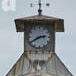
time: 2:40
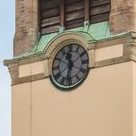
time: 11:32
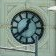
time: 12:37
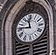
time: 11:46
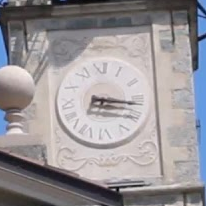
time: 3:16
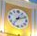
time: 7:11
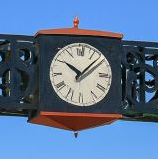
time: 10:07
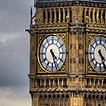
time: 4:26
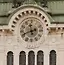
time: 11:41
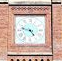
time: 4:47
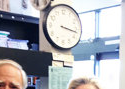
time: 3:16
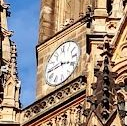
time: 3:44
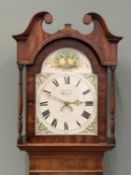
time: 2:48
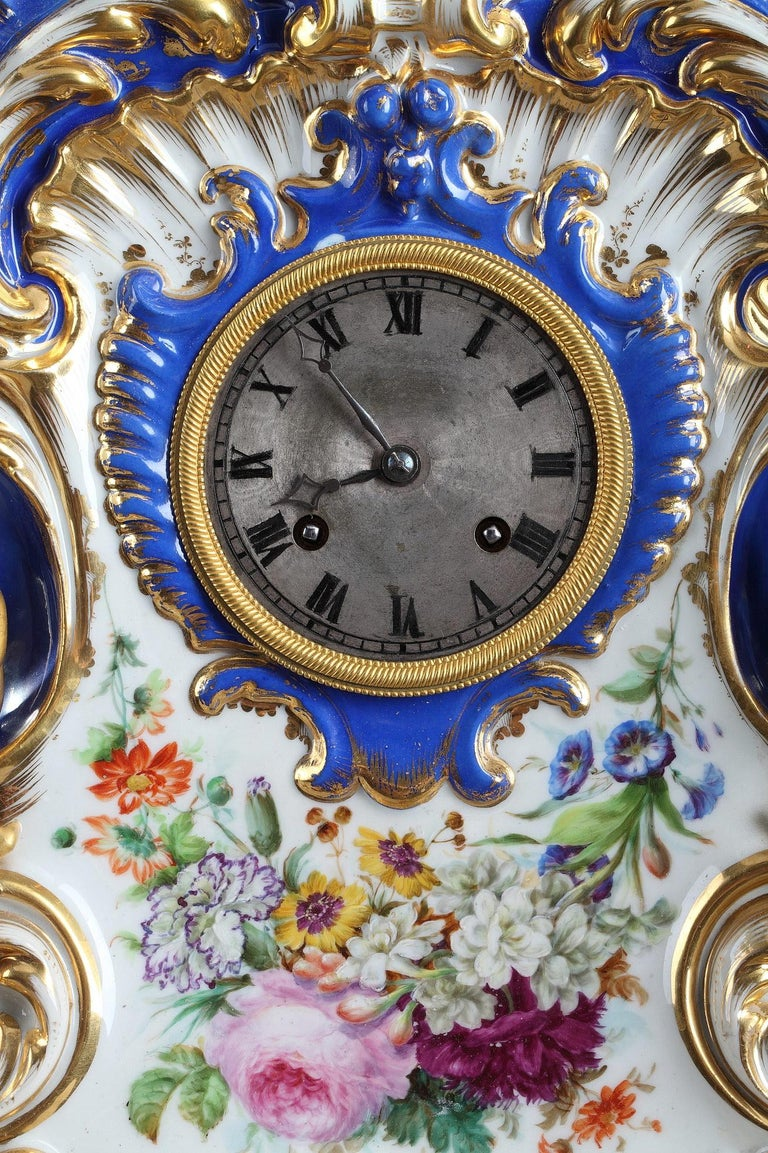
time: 10:41
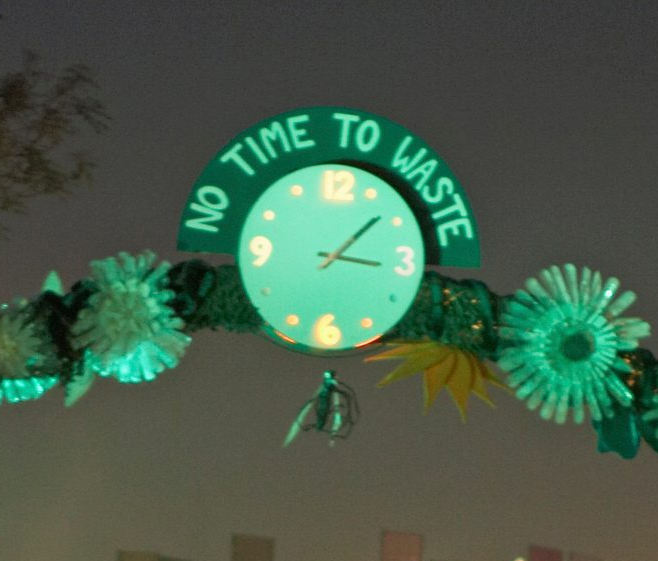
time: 3:08
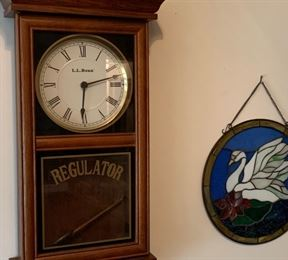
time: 6:12
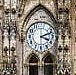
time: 4:12
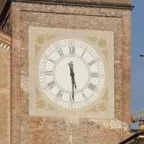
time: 5:29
══════════════════════════════
■ **Work required**
Rewrite all of the lines above with "time" changed to "reading" and nothing else altered. Leave the pictures out of your answer.

■ **Answer below**
reading: 2:40
reading: 11:32
reading: 12:37
reading: 11:46
reading: 3:16
reading: 7:11
reading: 10:07
reading: 4:26
reading: 11:41
reading: 4:47
reading: 3:16
reading: 3:44
reading: 2:48
reading: 10:41
reading: 3:08
reading: 6:12
reading: 4:12
reading: 5:29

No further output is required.